(Input for this task Opens)

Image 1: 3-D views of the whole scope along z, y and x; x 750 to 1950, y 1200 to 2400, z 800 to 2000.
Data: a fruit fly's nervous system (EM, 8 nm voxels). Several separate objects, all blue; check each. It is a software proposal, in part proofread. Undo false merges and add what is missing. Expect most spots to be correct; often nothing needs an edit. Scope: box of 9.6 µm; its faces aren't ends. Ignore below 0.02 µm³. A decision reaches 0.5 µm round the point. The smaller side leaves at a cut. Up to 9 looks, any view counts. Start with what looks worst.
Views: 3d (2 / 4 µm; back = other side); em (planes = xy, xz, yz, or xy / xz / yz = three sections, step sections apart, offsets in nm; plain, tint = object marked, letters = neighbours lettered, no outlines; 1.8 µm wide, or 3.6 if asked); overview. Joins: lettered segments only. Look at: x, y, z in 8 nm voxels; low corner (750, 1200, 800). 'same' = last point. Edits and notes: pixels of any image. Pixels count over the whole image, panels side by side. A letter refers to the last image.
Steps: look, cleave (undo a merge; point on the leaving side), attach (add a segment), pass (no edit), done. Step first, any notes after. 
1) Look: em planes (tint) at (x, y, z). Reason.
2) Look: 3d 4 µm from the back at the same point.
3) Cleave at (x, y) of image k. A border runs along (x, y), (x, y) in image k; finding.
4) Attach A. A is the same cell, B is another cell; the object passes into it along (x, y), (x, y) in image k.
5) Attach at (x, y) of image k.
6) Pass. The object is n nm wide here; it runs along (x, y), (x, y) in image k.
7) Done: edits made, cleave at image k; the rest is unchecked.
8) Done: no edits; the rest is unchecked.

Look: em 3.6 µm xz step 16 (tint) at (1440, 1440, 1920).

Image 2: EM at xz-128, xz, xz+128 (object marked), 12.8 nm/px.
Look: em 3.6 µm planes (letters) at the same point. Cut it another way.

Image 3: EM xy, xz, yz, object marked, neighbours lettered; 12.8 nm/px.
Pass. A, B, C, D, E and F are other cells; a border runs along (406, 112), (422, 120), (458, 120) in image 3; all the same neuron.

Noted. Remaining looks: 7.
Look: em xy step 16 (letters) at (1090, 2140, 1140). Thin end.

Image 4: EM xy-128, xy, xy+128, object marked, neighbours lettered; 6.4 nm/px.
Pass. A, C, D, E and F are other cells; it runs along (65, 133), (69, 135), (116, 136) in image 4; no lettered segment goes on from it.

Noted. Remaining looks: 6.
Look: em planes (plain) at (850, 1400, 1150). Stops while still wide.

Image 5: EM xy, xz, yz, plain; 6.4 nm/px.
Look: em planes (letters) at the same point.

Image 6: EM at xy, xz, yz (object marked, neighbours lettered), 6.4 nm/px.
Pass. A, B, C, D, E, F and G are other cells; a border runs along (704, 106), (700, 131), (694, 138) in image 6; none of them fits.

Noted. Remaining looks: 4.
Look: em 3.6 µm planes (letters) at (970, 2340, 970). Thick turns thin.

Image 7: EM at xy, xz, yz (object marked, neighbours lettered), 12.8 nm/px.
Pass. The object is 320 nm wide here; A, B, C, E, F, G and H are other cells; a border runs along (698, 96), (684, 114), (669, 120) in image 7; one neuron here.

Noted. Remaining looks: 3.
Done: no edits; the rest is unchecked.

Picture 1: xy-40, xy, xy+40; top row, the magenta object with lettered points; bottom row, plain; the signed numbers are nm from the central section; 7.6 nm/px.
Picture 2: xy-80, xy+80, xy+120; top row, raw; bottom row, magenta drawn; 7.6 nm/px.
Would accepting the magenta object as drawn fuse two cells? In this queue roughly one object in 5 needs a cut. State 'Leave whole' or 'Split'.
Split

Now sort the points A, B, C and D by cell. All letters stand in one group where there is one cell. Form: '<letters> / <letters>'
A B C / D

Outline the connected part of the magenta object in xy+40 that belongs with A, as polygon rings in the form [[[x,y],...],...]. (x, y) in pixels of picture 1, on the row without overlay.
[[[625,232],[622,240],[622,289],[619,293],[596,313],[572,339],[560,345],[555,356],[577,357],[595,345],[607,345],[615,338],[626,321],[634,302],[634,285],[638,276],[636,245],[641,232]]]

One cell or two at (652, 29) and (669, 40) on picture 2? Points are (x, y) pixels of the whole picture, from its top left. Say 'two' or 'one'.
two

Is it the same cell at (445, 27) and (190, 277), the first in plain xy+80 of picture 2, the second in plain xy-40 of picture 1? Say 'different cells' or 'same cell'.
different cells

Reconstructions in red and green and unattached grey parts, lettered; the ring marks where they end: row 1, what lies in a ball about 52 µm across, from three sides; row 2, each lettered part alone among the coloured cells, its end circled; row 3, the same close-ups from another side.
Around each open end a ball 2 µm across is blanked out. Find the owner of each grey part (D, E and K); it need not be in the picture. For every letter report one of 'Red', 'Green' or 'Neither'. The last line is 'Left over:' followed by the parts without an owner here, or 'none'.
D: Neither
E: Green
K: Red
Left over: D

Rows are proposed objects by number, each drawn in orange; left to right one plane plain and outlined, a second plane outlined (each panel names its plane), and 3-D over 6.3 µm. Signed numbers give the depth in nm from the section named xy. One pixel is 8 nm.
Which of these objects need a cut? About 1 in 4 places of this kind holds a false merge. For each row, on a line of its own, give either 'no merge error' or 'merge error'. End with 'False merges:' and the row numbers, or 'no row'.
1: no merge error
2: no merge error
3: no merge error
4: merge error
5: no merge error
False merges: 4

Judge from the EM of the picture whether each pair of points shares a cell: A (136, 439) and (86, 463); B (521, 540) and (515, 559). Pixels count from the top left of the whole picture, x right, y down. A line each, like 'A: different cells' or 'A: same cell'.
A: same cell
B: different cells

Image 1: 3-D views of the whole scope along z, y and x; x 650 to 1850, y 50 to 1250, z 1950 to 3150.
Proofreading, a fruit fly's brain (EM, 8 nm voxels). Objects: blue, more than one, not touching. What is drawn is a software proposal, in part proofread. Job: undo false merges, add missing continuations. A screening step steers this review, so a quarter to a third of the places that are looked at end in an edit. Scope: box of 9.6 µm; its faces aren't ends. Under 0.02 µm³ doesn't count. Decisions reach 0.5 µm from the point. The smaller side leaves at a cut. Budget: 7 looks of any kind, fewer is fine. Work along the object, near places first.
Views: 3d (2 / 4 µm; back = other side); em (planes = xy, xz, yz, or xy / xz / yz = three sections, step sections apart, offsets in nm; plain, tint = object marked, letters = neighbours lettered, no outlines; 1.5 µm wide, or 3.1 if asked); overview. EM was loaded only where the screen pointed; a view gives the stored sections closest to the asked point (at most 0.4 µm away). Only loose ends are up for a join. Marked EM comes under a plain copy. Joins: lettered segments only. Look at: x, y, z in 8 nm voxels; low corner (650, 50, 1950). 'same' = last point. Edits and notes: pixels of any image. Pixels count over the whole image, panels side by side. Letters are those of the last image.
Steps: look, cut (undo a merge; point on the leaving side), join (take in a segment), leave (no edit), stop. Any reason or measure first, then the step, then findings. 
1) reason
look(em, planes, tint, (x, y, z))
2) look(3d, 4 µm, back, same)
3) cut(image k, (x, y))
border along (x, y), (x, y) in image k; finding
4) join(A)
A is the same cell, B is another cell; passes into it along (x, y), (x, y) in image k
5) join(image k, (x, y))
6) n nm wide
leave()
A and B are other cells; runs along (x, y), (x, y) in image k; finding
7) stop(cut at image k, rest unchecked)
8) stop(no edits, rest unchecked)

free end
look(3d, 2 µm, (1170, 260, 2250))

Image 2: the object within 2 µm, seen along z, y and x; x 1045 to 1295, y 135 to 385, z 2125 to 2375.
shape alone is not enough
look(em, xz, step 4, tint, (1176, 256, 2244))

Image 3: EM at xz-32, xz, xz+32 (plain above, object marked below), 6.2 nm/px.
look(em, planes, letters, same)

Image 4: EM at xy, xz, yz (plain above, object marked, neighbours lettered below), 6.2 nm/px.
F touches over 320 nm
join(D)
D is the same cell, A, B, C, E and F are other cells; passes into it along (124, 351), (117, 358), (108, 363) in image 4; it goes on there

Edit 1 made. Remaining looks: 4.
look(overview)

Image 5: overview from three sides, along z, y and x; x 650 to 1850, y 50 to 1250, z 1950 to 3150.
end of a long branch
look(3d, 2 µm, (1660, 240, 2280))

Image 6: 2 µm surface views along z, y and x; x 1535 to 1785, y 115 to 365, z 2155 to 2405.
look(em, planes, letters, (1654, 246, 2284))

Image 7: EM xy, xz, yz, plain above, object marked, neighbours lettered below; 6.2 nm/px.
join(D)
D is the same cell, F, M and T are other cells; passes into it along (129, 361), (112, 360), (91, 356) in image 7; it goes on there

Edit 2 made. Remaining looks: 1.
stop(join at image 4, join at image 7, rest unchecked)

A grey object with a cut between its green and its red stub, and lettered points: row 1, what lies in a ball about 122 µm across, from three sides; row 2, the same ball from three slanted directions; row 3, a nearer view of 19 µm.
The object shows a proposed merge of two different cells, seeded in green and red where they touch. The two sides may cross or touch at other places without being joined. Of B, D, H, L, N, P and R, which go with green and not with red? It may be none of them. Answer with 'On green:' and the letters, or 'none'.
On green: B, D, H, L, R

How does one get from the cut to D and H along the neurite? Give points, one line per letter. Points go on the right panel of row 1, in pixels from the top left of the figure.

(Input for this task Closes)

Going from the line that contains "Edit 2 made. Remaining looks: 1." to the last line of the records, reproduce every line as written.

> **Solution for this problem**:
Edit 2 made. Remaining looks: 1.
stop(join at image 4, join at image 7, rest unchecked)

A grey object with a cut between its green and its red stub, and lettered points: row 1, what lies in a ball about 122 µm across, from three sides; row 2, the same ball from three slanted directions; row 3, a nearer view of 19 µm.
The object shows a proposed merge of two different cells, seeded in green and red where they touch. The two sides may cross or touch at other places without being joined. Of B, D, H, L, N, P and R, which go with green and not with red? It may be none of them. Answer with 'On green:' and the letters, or 'none'.
On green: B, D, H, L, R

How does one get from the cut to D and H along the neurite? Give points, one line per letter. Points go on the right panel of row 1, in pixels from the top left of the figure.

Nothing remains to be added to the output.